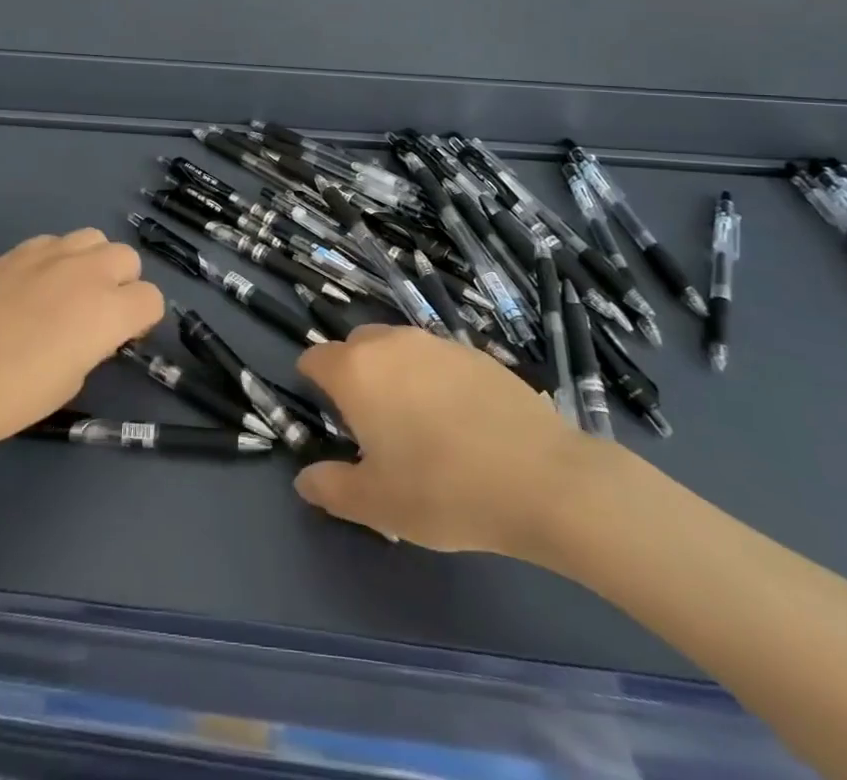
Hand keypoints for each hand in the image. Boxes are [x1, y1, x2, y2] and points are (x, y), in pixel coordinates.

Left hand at [0, 230, 163, 449]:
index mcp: (109, 310)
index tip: (122, 338)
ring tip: (69, 289)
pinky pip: (53, 242)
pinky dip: (55, 258)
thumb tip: (90, 332)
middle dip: (122, 283)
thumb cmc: (15, 396)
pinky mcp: (17, 252)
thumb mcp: (71, 380)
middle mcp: (88, 272)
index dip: (141, 320)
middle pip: (127, 258)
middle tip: (98, 312)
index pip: (151, 299)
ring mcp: (50, 255)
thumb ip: (93, 346)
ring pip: (93, 238)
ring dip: (92, 261)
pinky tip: (33, 284)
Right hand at [293, 326, 600, 565]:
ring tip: (416, 423)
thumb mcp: (377, 503)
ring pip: (397, 348)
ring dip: (393, 374)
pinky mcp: (475, 352)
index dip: (313, 383)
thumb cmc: (443, 490)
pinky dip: (433, 379)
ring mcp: (436, 343)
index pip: (315, 358)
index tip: (328, 416)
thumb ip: (330, 488)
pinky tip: (458, 421)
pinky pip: (436, 358)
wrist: (541, 478)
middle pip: (355, 346)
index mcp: (355, 371)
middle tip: (370, 424)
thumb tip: (305, 480)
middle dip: (353, 374)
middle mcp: (390, 343)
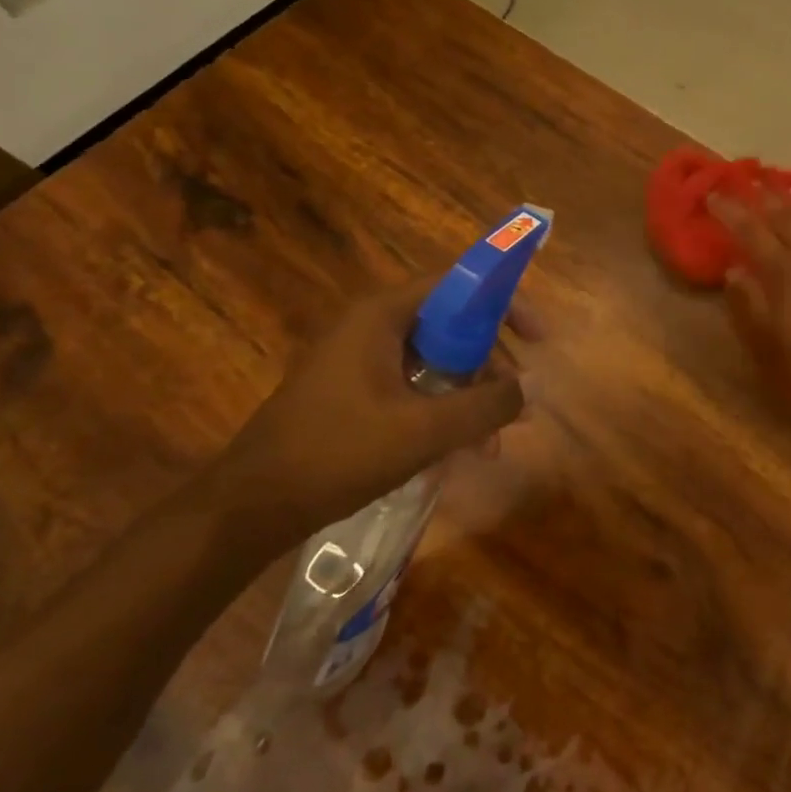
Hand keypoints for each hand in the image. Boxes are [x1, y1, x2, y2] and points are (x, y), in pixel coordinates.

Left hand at [196, 275, 528, 557]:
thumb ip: (486, 405)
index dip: (504, 304)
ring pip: (435, 364)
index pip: (457, 286)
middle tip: (518, 402)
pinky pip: (414, 389)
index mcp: (382, 316)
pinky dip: (442, 413)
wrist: (252, 505)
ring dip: (470, 399)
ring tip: (492, 446)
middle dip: (491, 367)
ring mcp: (360, 362)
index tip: (538, 337)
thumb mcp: (423, 430)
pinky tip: (458, 454)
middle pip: (451, 327)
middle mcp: (372, 328)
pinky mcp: (354, 393)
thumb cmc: (338, 453)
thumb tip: (537, 385)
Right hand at [709, 189, 790, 415]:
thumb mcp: (768, 345)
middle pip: (784, 213)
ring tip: (784, 188)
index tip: (713, 194)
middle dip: (762, 195)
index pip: (750, 230)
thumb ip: (748, 303)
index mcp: (783, 271)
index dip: (729, 210)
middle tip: (747, 180)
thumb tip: (733, 269)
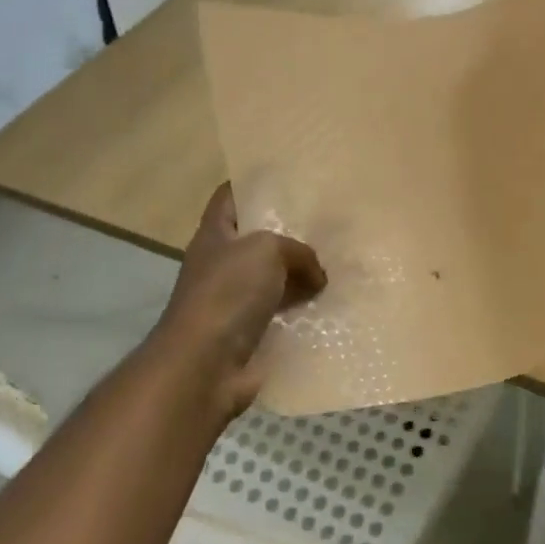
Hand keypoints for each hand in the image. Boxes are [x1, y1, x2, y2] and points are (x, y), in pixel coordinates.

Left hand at [153, 183, 326, 419]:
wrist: (204, 366)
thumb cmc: (227, 294)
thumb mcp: (266, 250)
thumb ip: (297, 251)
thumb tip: (317, 275)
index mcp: (214, 236)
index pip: (229, 198)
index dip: (252, 183)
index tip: (287, 177)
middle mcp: (221, 265)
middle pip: (257, 240)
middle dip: (289, 232)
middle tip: (327, 222)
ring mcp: (234, 302)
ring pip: (274, 279)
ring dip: (301, 276)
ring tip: (340, 264)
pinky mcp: (249, 334)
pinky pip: (283, 314)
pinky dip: (304, 311)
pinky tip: (333, 305)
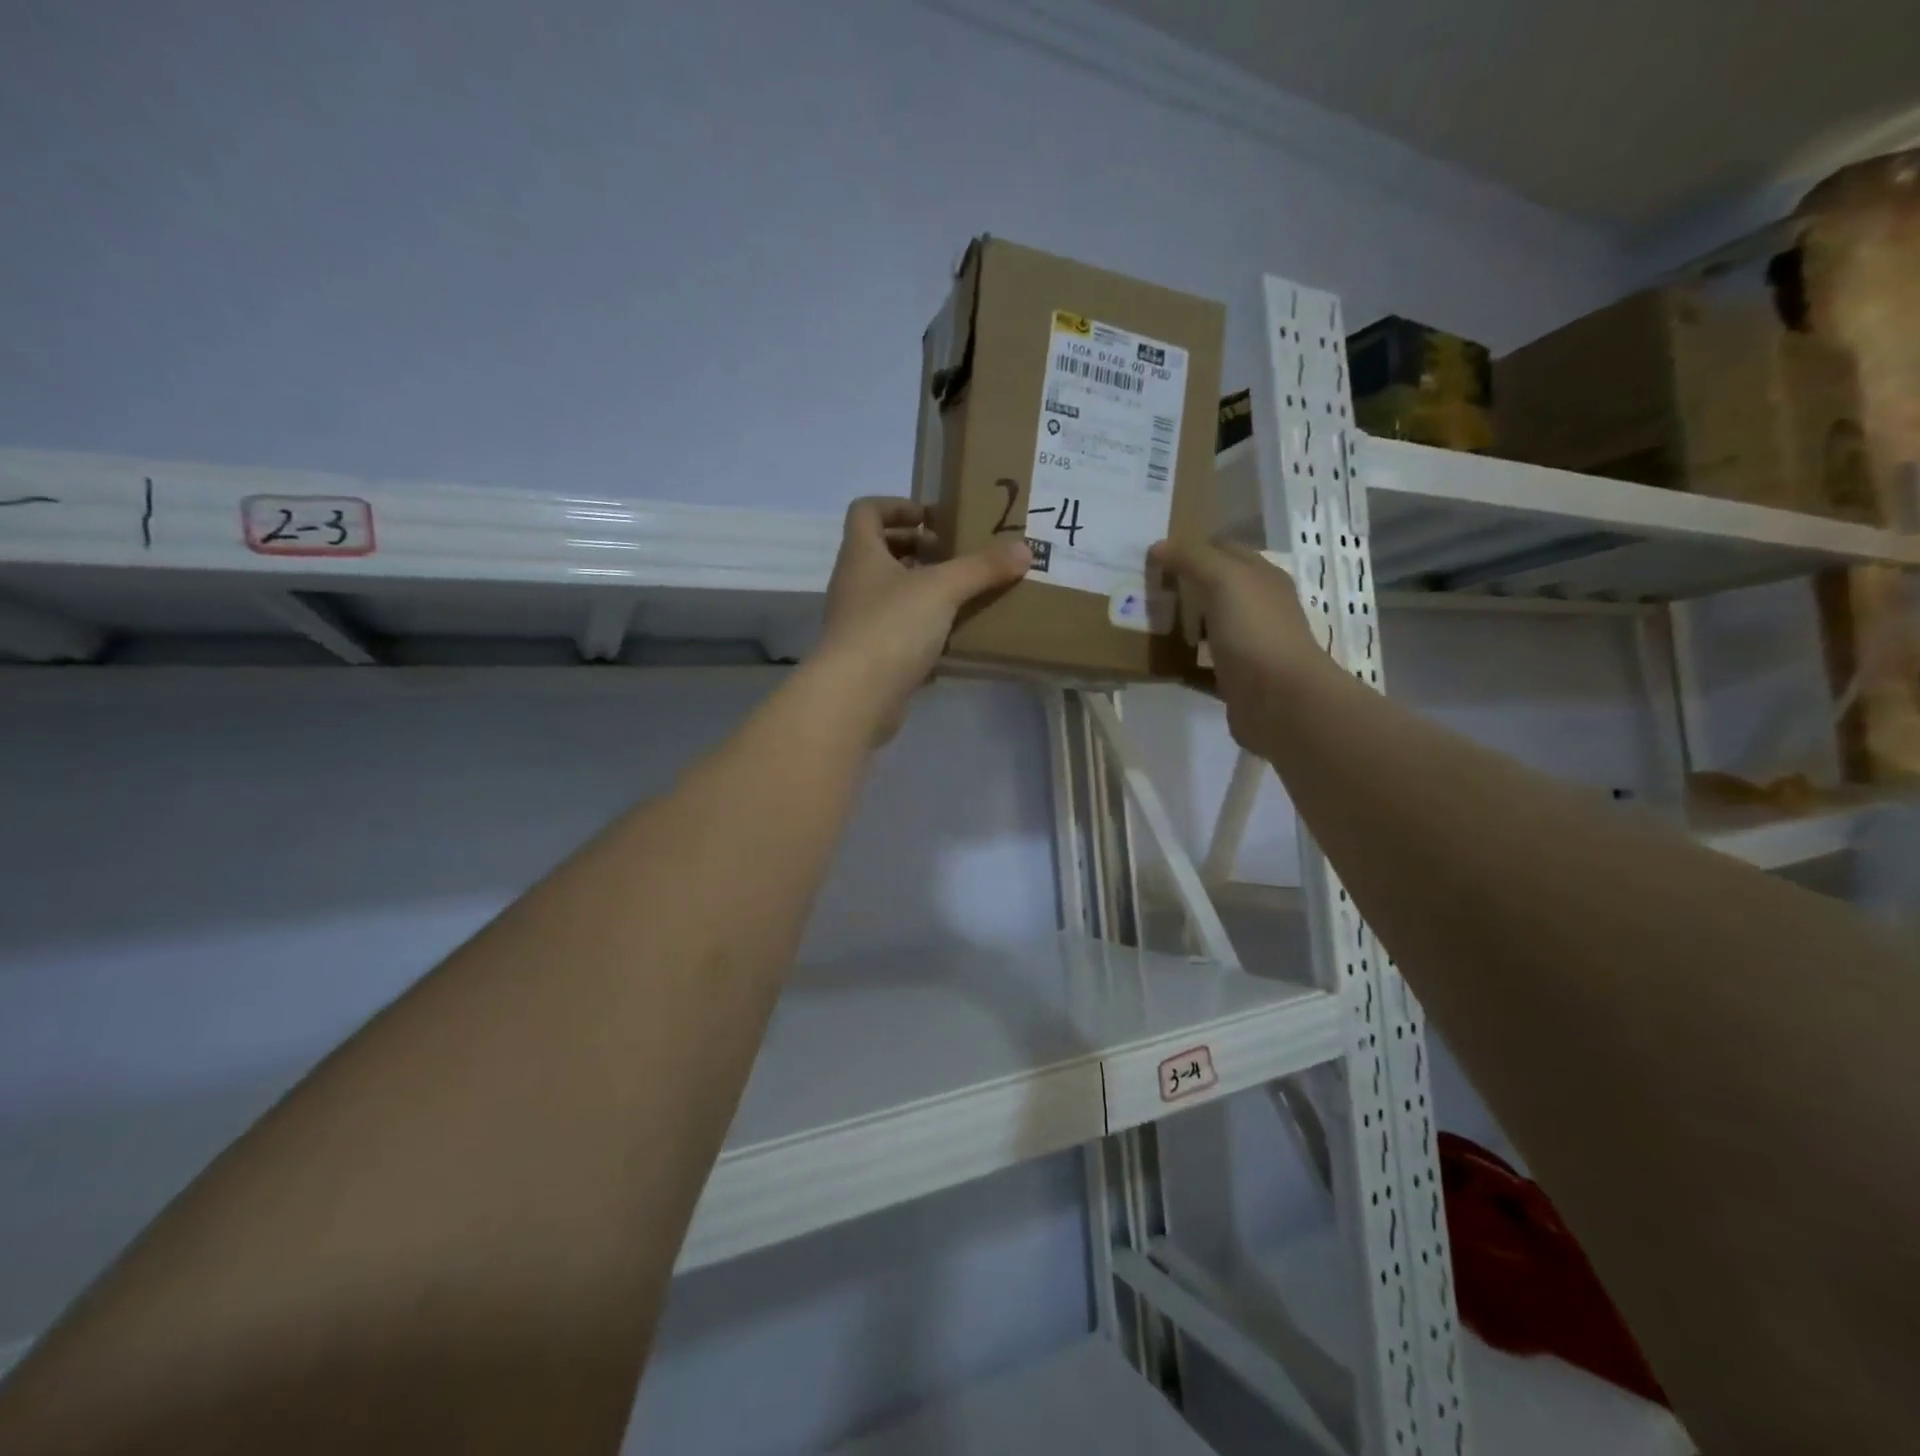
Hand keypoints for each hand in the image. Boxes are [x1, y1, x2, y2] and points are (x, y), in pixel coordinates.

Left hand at [816, 498, 1029, 741]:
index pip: (867, 511)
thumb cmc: (891, 627)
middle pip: (880, 552)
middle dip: (917, 549)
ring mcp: (858, 622)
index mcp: (861, 555)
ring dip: (922, 590)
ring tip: (962, 595)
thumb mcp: (942, 589)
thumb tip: (1024, 548)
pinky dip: (923, 629)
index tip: (932, 518)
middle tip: (954, 556)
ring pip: (890, 594)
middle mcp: (854, 584)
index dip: (897, 506)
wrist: (855, 697)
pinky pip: (898, 631)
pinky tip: (953, 638)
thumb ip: (982, 567)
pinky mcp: (870, 657)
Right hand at [1149, 538, 1326, 749]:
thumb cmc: (1256, 632)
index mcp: (1262, 579)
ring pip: (1209, 627)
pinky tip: (1158, 662)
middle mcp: (1259, 609)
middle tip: (1142, 587)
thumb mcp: (1225, 580)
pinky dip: (1183, 663)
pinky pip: (1203, 666)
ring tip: (1144, 621)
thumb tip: (1159, 545)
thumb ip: (1193, 559)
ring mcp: (1248, 646)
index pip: (1225, 550)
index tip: (1154, 554)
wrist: (1281, 701)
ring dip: (1182, 624)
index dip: (1193, 547)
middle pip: (1216, 589)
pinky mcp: (1235, 680)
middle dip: (1183, 586)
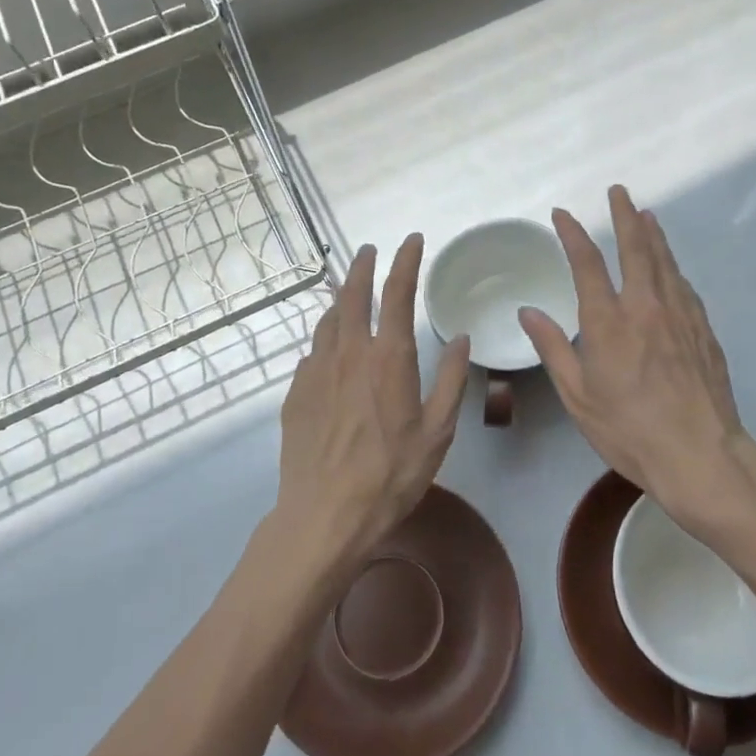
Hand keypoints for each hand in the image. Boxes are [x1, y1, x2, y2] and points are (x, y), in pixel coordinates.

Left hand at [274, 236, 470, 568]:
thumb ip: (450, 381)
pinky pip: (312, 352)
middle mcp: (349, 353)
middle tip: (369, 250)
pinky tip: (329, 349)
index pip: (396, 294)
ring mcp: (316, 371)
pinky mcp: (296, 393)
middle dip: (362, 267)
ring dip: (339, 298)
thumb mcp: (437, 432)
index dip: (404, 261)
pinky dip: (324, 338)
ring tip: (347, 291)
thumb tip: (460, 339)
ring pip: (327, 320)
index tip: (411, 240)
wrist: (324, 515)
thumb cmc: (390, 475)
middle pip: (351, 295)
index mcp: (387, 358)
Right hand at [519, 186, 755, 535]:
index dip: (573, 234)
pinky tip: (670, 267)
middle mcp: (645, 307)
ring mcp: (680, 316)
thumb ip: (554, 348)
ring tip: (646, 214)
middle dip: (625, 215)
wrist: (700, 455)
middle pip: (636, 248)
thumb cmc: (629, 430)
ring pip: (665, 261)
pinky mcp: (704, 331)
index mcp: (608, 322)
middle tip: (619, 191)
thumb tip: (528, 312)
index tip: (563, 214)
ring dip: (653, 234)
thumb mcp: (578, 396)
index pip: (587, 264)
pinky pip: (684, 286)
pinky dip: (672, 267)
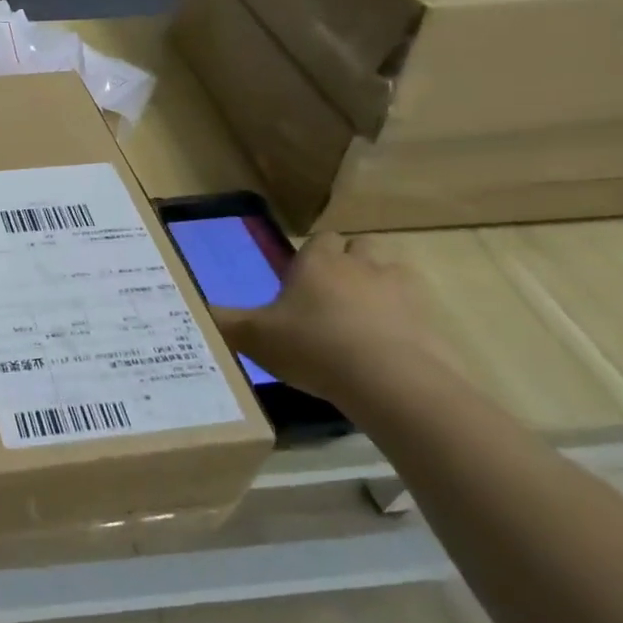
+++
EXERCISE BRIEF:
Could you give all the records again, exactly, minus the pictures?

TASK ANSWER:
Hand keypoints for each hand in the image. Boxes are [x1, y1, x2, y2] and points are (x, y), in pixel coordinates.

Left hand at [0, 230, 163, 449]:
index mcp: (109, 310)
index tip: (122, 338)
ring tip: (69, 289)
pinky pip: (53, 242)
pinky dip: (55, 258)
thumb tip: (90, 332)
middle dip: (122, 283)
thumb cmc: (15, 396)
pinky mcp: (17, 252)
thumb mcp: (71, 380)
middle mcp: (88, 272)
index dip: (141, 320)
middle pip: (127, 258)
middle tip: (98, 312)
index pip: (151, 299)
ring mcp: (50, 255)
thumb ip: (93, 346)
ring pip: (93, 238)
ring dip: (92, 261)
pinky tip: (33, 284)
Right hand at [293, 326, 600, 565]:
ring tip: (416, 423)
thumb mcp: (377, 503)
ring pip: (397, 348)
ring dip: (393, 374)
pinky mcp: (475, 352)
index dip: (313, 383)
thumb cmc: (443, 490)
pinky dip: (433, 379)
ring mcp: (436, 343)
index pip: (315, 358)
index tip: (328, 416)
thumb ip: (330, 488)
pinky tip: (458, 421)
pinky pip: (436, 358)
wrist: (541, 478)
middle pip: (355, 346)
index mcp: (355, 371)
middle tip: (370, 424)
thumb tip: (305, 480)
middle dip: (353, 374)
middle mcp: (390, 343)
Hand keypoints for each hand in the image. Boxes are [x1, y1, x2, y2] and points are (x, y), in pixel coordinates.

Left hand at [196, 275, 528, 557]:
thumb ip: (486, 405)
index dip: (504, 304)
ring pip: (435, 364)
index pip: (457, 286)
middle tip: (518, 402)
pinky pip: (414, 389)
index mcp: (382, 316)
pinky dip: (442, 413)
wrist: (252, 505)
ring dip: (470, 399)
ring tip: (492, 446)
middle dip: (491, 367)
ring mcp: (360, 362)
index tip: (538, 337)
thumb mcp: (423, 430)
pinky tip: (458, 454)
middle pip: (451, 327)
middle mcp: (372, 328)
pinky mcp: (354, 393)
thumb cmc: (338, 453)
thumb tip: (537, 385)
Right hand at [709, 189, 790, 415]:
thumb mcp: (768, 345)
middle pip: (784, 213)
ring tip: (784, 188)
index tip: (713, 194)
middle dip: (762, 195)
index pip: (750, 230)
thumb ip: (748, 303)
index mcp: (783, 271)
index dip: (729, 210)
middle tip: (747, 180)
thumb tip: (733, 269)
Hand keypoints for each hand in the image. Boxes are [x1, y1, x2, y2] and points are (x, y), in pixel coordinates.

Left hand at [153, 183, 326, 419]:
wrist: (204, 366)
thumb cmc: (227, 294)
thumb mcp: (266, 250)
thumb ip: (297, 251)
thumb tip: (317, 275)
index mcp: (214, 236)
index pip: (229, 198)
index dip: (252, 183)
index tip: (287, 177)
middle mcp: (221, 265)
middle pip: (257, 240)
middle dip: (289, 232)
middle tip: (327, 222)
ring mcp: (234, 302)
ring pip: (274, 279)
ring dip: (301, 276)
ring tip: (340, 264)
pinky mcp: (249, 334)
pinky pip: (283, 314)
pinky dip: (304, 311)
pinky tip: (333, 305)
Hand keypoints for each hand in the image. Boxes are [x1, y1, x2, y2] and points are (x, y), in pixel coordinates.

Left hand at [816, 498, 1029, 741]:
index pip: (867, 511)
thumb cmc: (891, 627)
middle pip: (880, 552)
middle dip: (917, 549)
ring mcp: (858, 622)
index mcp: (861, 555)
ring dip: (922, 590)
ring tip: (962, 595)
thumb mcp: (942, 589)
thumb tip: (1024, 548)
pinky dip: (923, 629)
index tip: (932, 518)
middle tip: (954, 556)
ring pip: (890, 594)
middle mcp: (854, 584)
index dip: (897, 506)
wrist: (855, 697)
pinky pip: (898, 631)
pinky tip: (953, 638)
thumb ip: (982, 567)
pinky mcp: (870, 657)
Right hand at [1149, 538, 1326, 749]:
thumb cmc: (1256, 632)
index mcp: (1262, 579)
ring pip: (1209, 627)
pinky tip: (1158, 662)
middle mcp: (1259, 609)
middle tip: (1142, 587)
thumb mcp: (1225, 580)
pinky dip: (1183, 663)
pinky pip: (1203, 666)
ring tip: (1144, 621)
thumb tip: (1159, 545)
thumb ip: (1193, 559)
ring mcp: (1248, 646)
index pip: (1225, 550)
index tip: (1154, 554)
wrist: (1281, 701)
ring dip: (1182, 624)
index dip: (1193, 547)
middle pip: (1216, 589)
pinky mcp: (1235, 680)
middle dip: (1183, 586)
Hand keypoints for each hand in the image. Boxes are [x1, y1, x2, y2] and points are (x, y), in pixel coordinates.

Left hand at [274, 236, 470, 568]:
thumb ip: (450, 381)
pinky pip: (312, 352)
middle mcp: (349, 353)
middle tip: (369, 250)
pinky tip: (329, 349)
index pip: (396, 294)
ring mcp: (316, 371)
pinky mcp: (296, 393)
middle dip: (362, 267)
ring dip: (339, 298)
thumb mcp: (437, 432)
index dip: (404, 261)
pinky dip: (324, 338)
ring tip: (347, 291)
thumb tip: (460, 339)
ring pip: (327, 320)
index tip: (411, 240)
wrist: (324, 515)
thumb cmc: (390, 475)
middle pip: (351, 295)
index mcp: (387, 358)
Right hand at [519, 186, 755, 535]:
index dip: (573, 234)
pinky tip: (670, 267)
middle mcp: (645, 307)
ring mcp: (680, 316)
thumb ip: (554, 348)
ring tip: (646, 214)
middle dip: (625, 215)
wrist: (700, 455)
middle pip: (636, 248)
thumb cmc: (629, 430)
ring pip: (665, 261)
pinky mcp: (704, 331)
index mcp: (608, 322)
middle tip: (619, 191)
thumb tip: (528, 312)
index tip: (563, 214)
ring dip: (653, 234)
thumb mcp: (578, 396)
index pip: (587, 264)
pinky pip: (684, 286)
pinky dip: (672, 267)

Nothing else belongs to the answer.